Inoltre, i sindaci devono essere messi nelle condizioni di governare sempre meglio i flussi. Almeno in tre direzioni: puntando sul terzo settore, ampliare l’offerta di sedi aggregative nel territorio, con priorità alle periferie delle medie e grandi città; disporre di risorse per realizzare, con il contributo della scuola e del volontariato laico e cattolico, una sorta di “150 ore” (di benemerita memoria tra i lavoratori) per acculturare tutti i migranti sui valori, sulle regole di convivenza e sulla lingua italiani (le esperienze non mancano, vanno diffuse e imitate); acquisire poteri e risorse per assicurare un alloggio dignitoso a chi ne fa richiesta, senza creare ghetti e situazioni di degrado. Il Governo e l’Anci, con l’articolo 16 del decreto legge 20/06/2017 n. 91 si sono messi in questa scia, ma non ancora hanno impostato un vero sistema che, al pari dell’accoglienza, delinei una tendenza strutturale e non occasionale.

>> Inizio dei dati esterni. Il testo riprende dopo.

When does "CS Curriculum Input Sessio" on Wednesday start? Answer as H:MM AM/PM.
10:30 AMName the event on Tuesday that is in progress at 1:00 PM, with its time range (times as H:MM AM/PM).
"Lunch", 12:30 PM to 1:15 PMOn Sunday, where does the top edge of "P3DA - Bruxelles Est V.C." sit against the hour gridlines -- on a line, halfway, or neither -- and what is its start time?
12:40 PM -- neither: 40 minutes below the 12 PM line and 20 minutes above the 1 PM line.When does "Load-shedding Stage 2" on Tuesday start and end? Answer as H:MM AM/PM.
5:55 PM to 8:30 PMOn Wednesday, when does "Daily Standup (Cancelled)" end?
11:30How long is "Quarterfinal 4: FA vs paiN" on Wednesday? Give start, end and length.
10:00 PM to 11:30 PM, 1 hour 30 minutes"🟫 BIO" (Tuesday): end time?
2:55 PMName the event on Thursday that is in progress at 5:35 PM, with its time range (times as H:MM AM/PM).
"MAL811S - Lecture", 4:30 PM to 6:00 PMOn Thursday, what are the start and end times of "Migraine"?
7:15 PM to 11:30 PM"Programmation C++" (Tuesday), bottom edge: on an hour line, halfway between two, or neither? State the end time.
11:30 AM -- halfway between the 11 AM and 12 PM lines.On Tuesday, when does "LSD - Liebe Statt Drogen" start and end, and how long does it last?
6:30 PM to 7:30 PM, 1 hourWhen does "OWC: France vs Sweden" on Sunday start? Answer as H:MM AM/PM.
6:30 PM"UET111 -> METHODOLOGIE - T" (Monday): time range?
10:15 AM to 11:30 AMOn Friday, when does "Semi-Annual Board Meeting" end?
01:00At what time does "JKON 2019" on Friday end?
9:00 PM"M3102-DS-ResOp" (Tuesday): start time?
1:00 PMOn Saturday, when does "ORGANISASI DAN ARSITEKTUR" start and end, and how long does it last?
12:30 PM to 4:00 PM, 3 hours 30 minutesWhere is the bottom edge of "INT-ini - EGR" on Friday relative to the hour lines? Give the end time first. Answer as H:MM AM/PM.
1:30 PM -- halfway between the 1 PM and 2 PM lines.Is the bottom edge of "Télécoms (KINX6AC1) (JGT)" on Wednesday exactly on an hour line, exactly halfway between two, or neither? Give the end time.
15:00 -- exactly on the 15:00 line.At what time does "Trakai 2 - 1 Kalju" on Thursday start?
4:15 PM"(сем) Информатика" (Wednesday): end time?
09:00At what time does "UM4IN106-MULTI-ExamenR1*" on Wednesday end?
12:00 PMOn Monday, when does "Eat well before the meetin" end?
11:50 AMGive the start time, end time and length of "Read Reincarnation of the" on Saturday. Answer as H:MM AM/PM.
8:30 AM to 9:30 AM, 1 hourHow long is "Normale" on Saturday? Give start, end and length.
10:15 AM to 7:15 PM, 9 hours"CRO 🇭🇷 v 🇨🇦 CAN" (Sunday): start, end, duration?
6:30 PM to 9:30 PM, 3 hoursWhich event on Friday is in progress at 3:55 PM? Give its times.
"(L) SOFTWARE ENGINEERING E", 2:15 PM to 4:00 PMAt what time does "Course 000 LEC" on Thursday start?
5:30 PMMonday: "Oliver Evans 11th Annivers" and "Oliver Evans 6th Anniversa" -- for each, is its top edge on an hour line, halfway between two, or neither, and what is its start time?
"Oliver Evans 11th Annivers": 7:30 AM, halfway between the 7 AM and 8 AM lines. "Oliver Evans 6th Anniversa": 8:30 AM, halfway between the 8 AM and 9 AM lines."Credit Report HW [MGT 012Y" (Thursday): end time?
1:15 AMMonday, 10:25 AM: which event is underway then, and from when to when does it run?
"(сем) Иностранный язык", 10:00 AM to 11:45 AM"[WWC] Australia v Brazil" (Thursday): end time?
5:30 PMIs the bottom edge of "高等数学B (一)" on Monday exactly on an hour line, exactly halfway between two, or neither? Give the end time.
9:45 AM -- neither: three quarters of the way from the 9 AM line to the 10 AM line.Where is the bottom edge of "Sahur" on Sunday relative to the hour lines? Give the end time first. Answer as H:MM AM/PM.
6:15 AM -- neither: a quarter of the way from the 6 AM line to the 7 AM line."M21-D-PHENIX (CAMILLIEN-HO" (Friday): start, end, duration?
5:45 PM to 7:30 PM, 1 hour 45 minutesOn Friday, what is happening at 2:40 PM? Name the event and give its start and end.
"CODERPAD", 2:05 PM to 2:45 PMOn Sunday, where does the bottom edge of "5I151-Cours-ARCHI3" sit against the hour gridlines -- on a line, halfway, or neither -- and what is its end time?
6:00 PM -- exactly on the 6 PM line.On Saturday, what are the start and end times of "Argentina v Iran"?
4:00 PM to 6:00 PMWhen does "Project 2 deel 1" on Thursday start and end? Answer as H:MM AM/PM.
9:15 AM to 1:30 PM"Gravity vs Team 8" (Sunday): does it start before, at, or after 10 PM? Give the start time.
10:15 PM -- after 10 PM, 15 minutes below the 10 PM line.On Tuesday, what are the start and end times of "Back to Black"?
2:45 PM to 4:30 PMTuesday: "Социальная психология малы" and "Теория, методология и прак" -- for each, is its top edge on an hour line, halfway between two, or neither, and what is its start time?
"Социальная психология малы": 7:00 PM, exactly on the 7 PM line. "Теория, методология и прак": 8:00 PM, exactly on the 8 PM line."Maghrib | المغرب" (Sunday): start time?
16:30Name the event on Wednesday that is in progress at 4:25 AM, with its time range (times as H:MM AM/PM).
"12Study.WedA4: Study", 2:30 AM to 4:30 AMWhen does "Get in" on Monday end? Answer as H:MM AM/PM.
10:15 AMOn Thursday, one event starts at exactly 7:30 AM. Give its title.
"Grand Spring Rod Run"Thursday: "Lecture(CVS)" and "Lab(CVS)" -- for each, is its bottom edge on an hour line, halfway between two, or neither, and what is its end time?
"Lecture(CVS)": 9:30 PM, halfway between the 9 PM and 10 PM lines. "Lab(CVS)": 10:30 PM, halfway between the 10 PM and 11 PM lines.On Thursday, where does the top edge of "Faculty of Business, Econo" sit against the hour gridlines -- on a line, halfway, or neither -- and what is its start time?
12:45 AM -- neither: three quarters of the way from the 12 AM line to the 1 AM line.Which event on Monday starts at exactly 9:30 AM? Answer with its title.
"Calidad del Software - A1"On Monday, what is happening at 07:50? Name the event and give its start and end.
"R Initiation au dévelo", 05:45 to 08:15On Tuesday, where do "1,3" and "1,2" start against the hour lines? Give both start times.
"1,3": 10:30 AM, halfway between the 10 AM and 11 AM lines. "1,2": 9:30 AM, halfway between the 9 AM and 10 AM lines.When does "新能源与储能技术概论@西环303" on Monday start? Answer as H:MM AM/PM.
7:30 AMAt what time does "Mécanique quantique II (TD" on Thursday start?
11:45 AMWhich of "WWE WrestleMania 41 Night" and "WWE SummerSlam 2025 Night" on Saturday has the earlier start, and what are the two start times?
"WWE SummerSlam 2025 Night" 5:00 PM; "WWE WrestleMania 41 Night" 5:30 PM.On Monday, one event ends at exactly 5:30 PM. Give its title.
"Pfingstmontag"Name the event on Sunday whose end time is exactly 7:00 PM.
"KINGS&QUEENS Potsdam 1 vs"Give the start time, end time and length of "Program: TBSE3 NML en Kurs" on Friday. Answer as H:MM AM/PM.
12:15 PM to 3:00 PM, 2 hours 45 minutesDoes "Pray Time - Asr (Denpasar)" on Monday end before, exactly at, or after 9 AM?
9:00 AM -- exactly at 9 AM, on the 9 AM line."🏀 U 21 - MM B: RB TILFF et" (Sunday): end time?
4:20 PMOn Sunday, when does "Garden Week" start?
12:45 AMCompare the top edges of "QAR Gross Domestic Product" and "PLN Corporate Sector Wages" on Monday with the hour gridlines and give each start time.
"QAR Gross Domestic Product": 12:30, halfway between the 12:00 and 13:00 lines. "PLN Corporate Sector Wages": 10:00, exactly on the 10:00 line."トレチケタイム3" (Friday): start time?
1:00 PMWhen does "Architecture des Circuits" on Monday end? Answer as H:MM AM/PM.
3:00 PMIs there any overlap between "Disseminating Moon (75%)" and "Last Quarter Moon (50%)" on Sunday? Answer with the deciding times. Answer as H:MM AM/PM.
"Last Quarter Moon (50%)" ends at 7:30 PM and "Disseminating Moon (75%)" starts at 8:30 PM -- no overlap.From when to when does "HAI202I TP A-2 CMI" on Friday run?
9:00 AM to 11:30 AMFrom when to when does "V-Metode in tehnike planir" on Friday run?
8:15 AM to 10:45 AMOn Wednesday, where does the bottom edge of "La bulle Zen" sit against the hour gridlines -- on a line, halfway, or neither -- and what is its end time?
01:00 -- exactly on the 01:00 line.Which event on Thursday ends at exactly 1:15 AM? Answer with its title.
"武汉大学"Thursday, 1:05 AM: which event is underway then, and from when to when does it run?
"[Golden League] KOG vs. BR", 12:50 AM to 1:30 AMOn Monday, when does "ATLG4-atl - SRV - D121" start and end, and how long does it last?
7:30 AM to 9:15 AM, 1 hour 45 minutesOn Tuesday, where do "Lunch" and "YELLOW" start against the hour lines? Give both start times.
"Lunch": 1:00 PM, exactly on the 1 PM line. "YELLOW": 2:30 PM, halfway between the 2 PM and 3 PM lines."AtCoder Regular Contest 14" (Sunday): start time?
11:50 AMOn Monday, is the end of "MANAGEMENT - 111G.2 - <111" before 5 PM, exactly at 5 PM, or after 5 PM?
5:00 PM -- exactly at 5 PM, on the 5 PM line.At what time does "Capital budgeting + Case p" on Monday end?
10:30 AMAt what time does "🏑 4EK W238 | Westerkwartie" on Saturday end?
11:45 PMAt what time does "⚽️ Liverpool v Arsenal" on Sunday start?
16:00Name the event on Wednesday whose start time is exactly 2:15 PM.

 Infine, il Governo farebbe bene a predisporre un programma nazionale di lavori socialmente utili per consentire ai sindaci, ad organizzazioni come la Protezione civile, agli autorizzati a svolgere il Servizio civile di mettere al lavoro, sia pure per poche ore al giorno, tutti i migranti accolti anche in forma temporanea che siano in età lavorativa. L’esperienza fatta alla fine degli anni 90 (furono avviati al lavoro e poi stabilizzati più di 120000 giovani e lavoratori espulsi dalla crisi di quel tempo) può essere base utile per impostare una grande operazione di impegno lavorativo per decine di migliaia di immigrati. Si risponderebbe non solo ad un’esigenza di assistenza ma anche di dignità da soddisfare per chi scappa dalla guerra e dalla fame. Nello stesso tempo, sarebbe l’espressione di uno scambio accettabile tra ciò che gli italiani danno e ciò che essi sono disponibili a restituire. Soltanto un esasperato razzismo potrebbe far continuare a dire “li manteniamo a sbafo”.

L’accoglienza come l’integrazione sono un dovere civile. E nonostante tutto, non solo la Costituzione ma il comune sentire della maggior parte degli italiani non lo mette in discussione. Bisogna fare in modo che questo dovere civile non sia soltanto buonismo, ma costruzione progressiva di convivenza multiculturale e multietnica. Anche per questo è importante che in questa legislatura venga approvata la legge sullo jus soli. In fondo, se il terrorismo non ha attecchito nelle prime e seconde generazioni di ex migranti presenti in Italia, lo si deve anche alla lungimiranza di non aver costruito banlieue come a Parigi e di aver compreso che accoglienza e integrazione vanno di pari passo. Si tratta soltanto di consolidare la tendenza, sapendo che non sono disponibili soluzioni facili a problemi difficili, ma che si possono trasformare i problemi difficili in prospettive possibili.